In a sign of Web3’s promise as well as its unending quest for relevance, a venture capital firm and a layer-1 blockchain network are teaming up to help enterprises come up with use cases.
Plug and Play, a venture-capital firm that focuses on supporting early-stage startups, is partnering with a Singapore-based blockchain team, aelf, which is promoting its own layer-1 (ie, settlement layer) blockchain.
Jupe Tan, managing partner at Plug and Play in Singapore, says the firm is not an investor in aelf. But it does count about two dozen startups worldwide in its network of more than 2,000 startups, be they directly in its portfolios or participating in its accelerator programs.

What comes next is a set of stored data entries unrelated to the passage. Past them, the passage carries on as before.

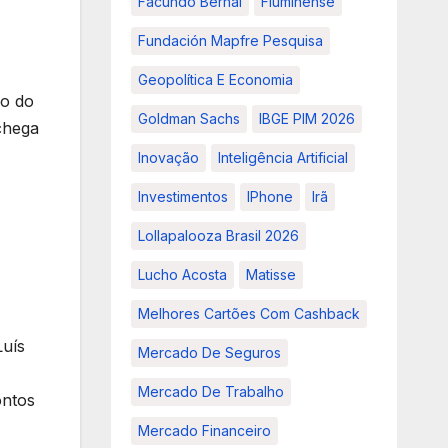
Facundo Bernal
Fluminense
Fundación Mapfre Pesquisa
Geopolítica E Economia
io do
Goldman Sachs
IBGE PIM 2026
chega
Inovação
Inteligência Artificial
Investimentos
IPhone
Irã
Lollapalooza Brasil 2026
Lucho Acosta
Matisse
Melhores Cartões Com Cashback
Luís
Mercado De Seguros
Mercado De Trabalho
ontos
Mercado Financeiro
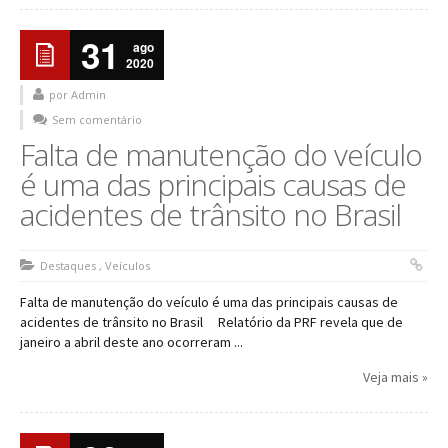
31
ago
2020
por Admin
Sem comentário
Falta de manutenção do veículo
é uma das principais causas de
acidentes de trânsito no Brasil
Destaques
,
Veículos
Falta de manutenção do veículo é uma das principais causas de
acidentes de trânsito no Brasil Relatório da PRF revela que de
janeiro a abril deste ano ocorreram ...
Veja mais »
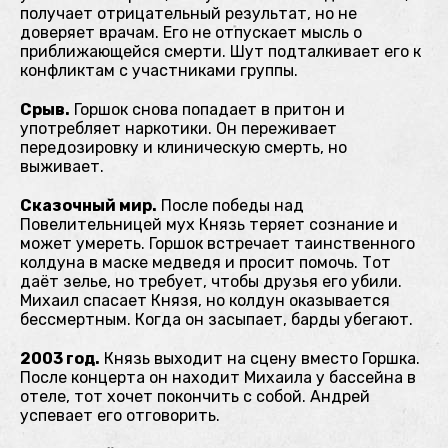
получает отрицательный результат, но не
доверяет врачам. Его не отпускает мысль о
приближающейся смерти. Шут подталкивает его к
конфликтам с участниками группы.
Срыв.
Горшок снова попадает в притон и
употребляет наркотики. Он переживает
передозировку и клиническую смерть, но
выживает.
Сказочный мир.
После победы над
Повелительницей мух Князь теряет сознание и
может умереть. Горшок встречает таинственного
колдуна в маске медведя и просит помочь. Тот
даёт зелье, но требует, чтобы друзья его убили.
Михаил спасает Князя, но колдун оказывается
бессмертным. Когда он засыпает, барды убегают.
2003 год.
Князь выходит на сцену вместо Горшка.
После концерта он находит Михаила у бассейна в
отеле, тот хочет покончить с собой. Андрей
успевает его отговорить.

“The early hype for blockchain startups is over,” Tan said. “It’s now about what you can really do, for financial services and other enterprises.”
From Layer-1 to DeFi
Linda Ang, head of strategy at aelf, says the blockchain company is going after ‘Web2’ companies (traditional tech companies and platforms) to help them develop businesses in the blockchain milieu.
Aelf was founded in 2017. Like its bigger rival, Polygon, aelf operates a mainnet based on proof-of-stake but supporting sidechains for its clients that can be tailored around other consensus mechanisms.
Ang says a selling point for aelf is that its programming language is C# (C-sharp), a popular language among gamers, and therefore easy for other developers to use. This contrasts with, say, Ethereum, which is coded in Solidity, a niche language developed specifically for smart contracts.
Aelf has already developed projects with companies in the gaming space. “We will launch our DeFi offering in the second or third quarter,” she said, noting that aelf has its own $50 million venture and incubation fund.
The partnership with Plug and Play isn’t about backing startups, but helping enterprises with adoption.
Consulting big business
Tan says Plug and Play has relationships with hundreds of enterprises across more than 20 industry verticals, which the firm uses to help create markets for its portfolio startups, or strategic exit opportunities.
He says enterprises from many industries are now eager to explore Web3 business models, particularly in Singapore and Hong Kong. “But demand-related opportunities aren’t obvious,” he said. “What company can afford to behave like Meta and spend billions of dollars on adopting this sort of thing? We can help them explore what makes sense.”
The relationship with aelf is not exclusive, and Tan said Plug and Play would be interested in similar tie-ups for other geographics, including Japan, Korea and mainland China.
One place to begin is real-world asset tokenization.
“Everything can be tokenized,” Ang said. “We’re looking beyond normal financial instruments, to things like bills of lading, buildings, stadiums. It’s not about financial assets, but how companies can get into the minds of their consumers, to offer things like NFTs for loyalty programs.”
Aelf would help companies by providing them with crypto wallets and consulting on go-to-market strategies, including building a userbase that companies can monetize.
Tan says Plug and Play isn’t doing this to push particular fintechs in its portfolios, but says these discussions with enterprises should help some startups gain exposure. But the point of the tie-up with aelf is to have conversations with enterprises about what’s possible for them, rather than pitching specific solutions.
“Many enterprises are interested,” Ang said. “We don’t have all the answers, but this partnership will help.”
Tan adds that regulators in Singapore and Hong Kong are the most open to such ideas, even if the legal framework isn’t quite ready. “These are the places to start,” he said. “If we can turn Singapore into a Web3 hub, then we would try to duplicate this model. Maybe we’re building a new venture model.”
The progressive thinking in East Asia’s financial hubs is breathing new life into Web3 projects. But it’s notable that, seventeen years after the publication of the Bitcoin white paper, industry veterans still need to join forces to consult real-world companies on what to build with crypto-based infrastructure.